We organise this call into four sections, corresponding to the following research clusters:
- Sandboxes and Testbeds address the first major bottleneck: without realistic, reproducible multi-agent environments, progress on the remaining sections is hard to evaluate or compare.
- The Science of Agent Networks focuses on the safety-relevant properties of interacting agent populations: how collective capabilities emerge and scale, how networks of agents fail or become volatile, and how dangerous population-level properties can be detected.
- Strengthening Agent Infrastructure concerns the evaluation and stress-testing of the technical primitives – identity, verifiability, reputation, communication, commitment – on which trustworthy multi-agent interactions will depend.
- Multi-Agent Oversight and Control covers the detection, attribution, security, and intervention methods needed to keep deployed agent populations safe at scale.

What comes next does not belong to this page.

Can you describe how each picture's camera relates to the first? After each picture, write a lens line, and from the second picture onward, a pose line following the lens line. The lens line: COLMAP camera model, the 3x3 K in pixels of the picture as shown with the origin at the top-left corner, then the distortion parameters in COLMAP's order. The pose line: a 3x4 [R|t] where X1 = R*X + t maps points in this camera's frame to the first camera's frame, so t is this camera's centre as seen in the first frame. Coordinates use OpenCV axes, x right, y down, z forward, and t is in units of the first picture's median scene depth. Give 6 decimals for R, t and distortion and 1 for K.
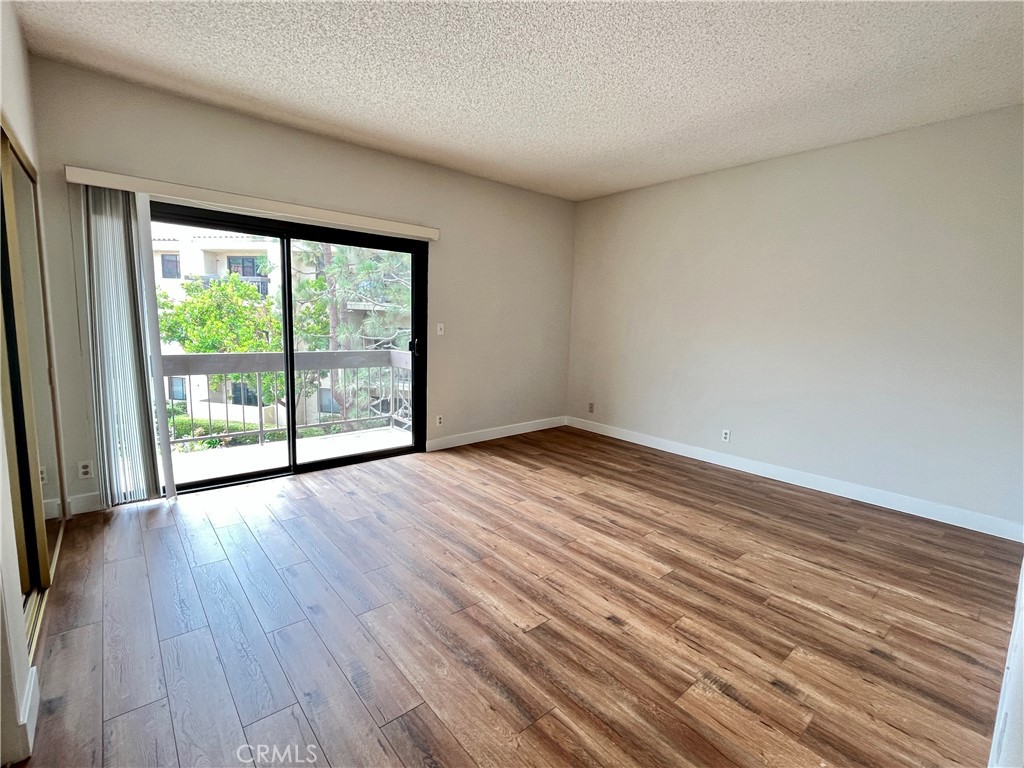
lens RADIAL K [[470.0, 0, 512.5], [0, 470.0, 378.5], [0, 0, 1]] dist [-0.001765, 0.000093]
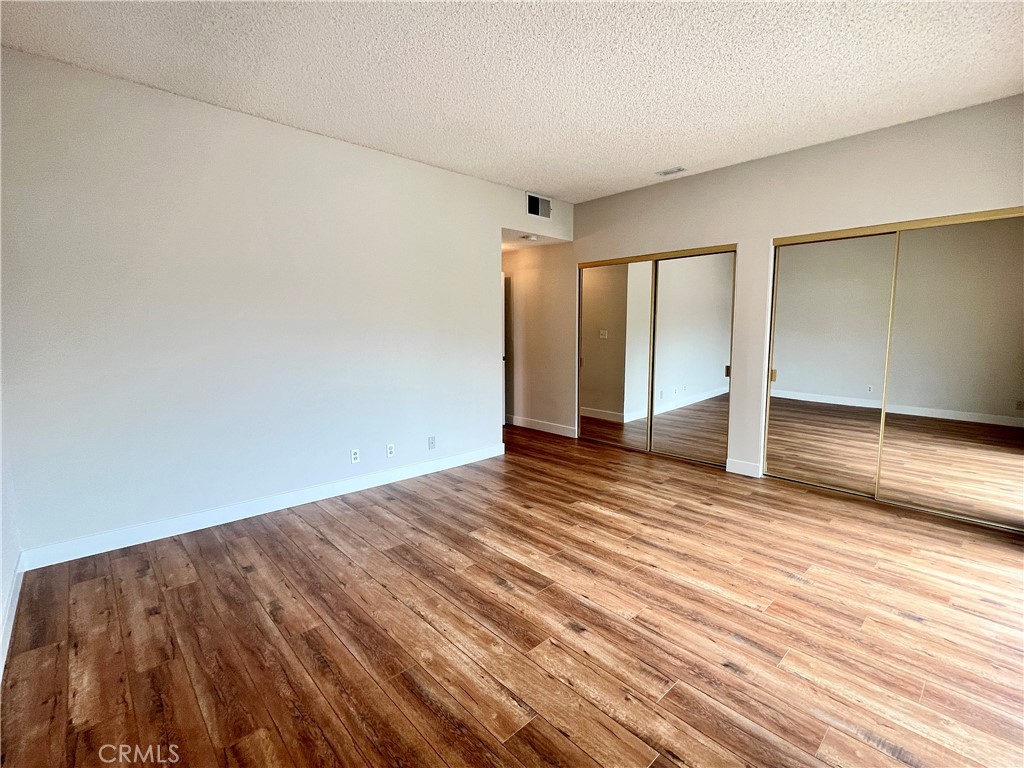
lens RADIAL K [[470.0, 0, 512.5], [0, 470.0, 378.5], [0, 0, 1]] dist [-0.001765, 0.000093]
pose [[-0.998785, -0.024068, -0.043006, 0.234786], [-0.033312, 0.972805, 0.229220, -0.200878], [0.036319, 0.230374, -0.972424, 1.662141]]
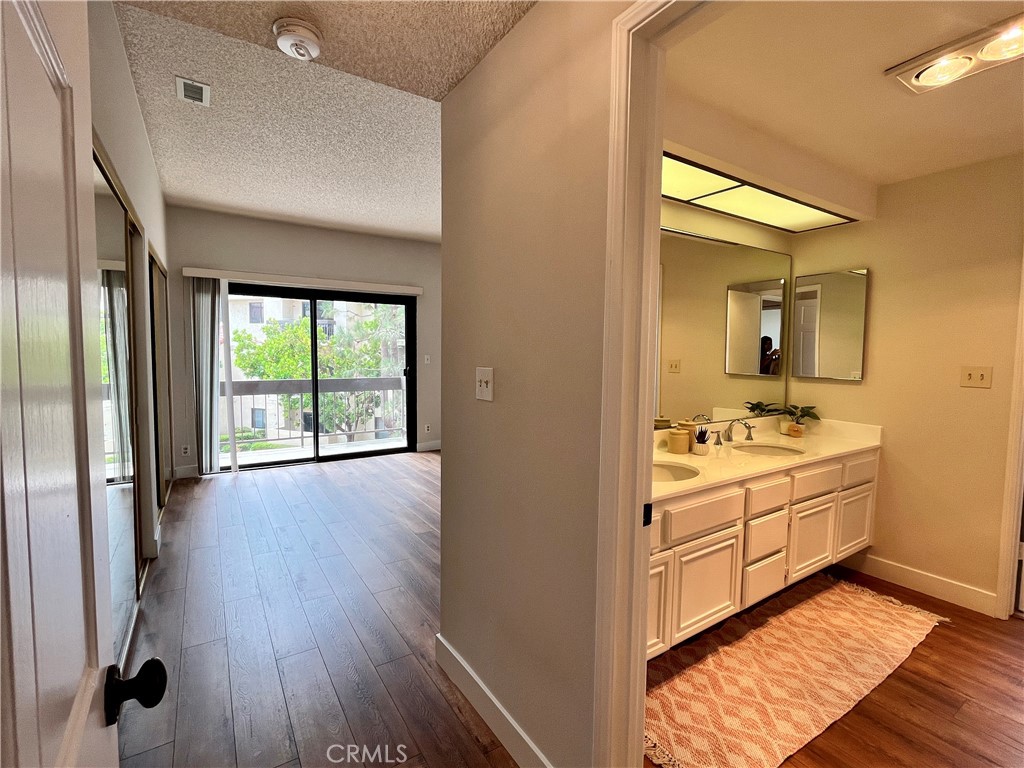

We expect work in the latter clusters to build on work in the former clusters. Proposals may therefore target one cluster or span several, but we will prioritise those that target depth rather than breadth. In particular, we stress the importance of realistic sandboxes and testbeds (Section 1) for enabling scientific progress across the broader agenda. Where appropriate, we also encourage collaborations between teams addressing Section 1 with those addressing other sections, and welcome suggestions or requests for sandboxes and testbeds from those submitting proposals under other sections.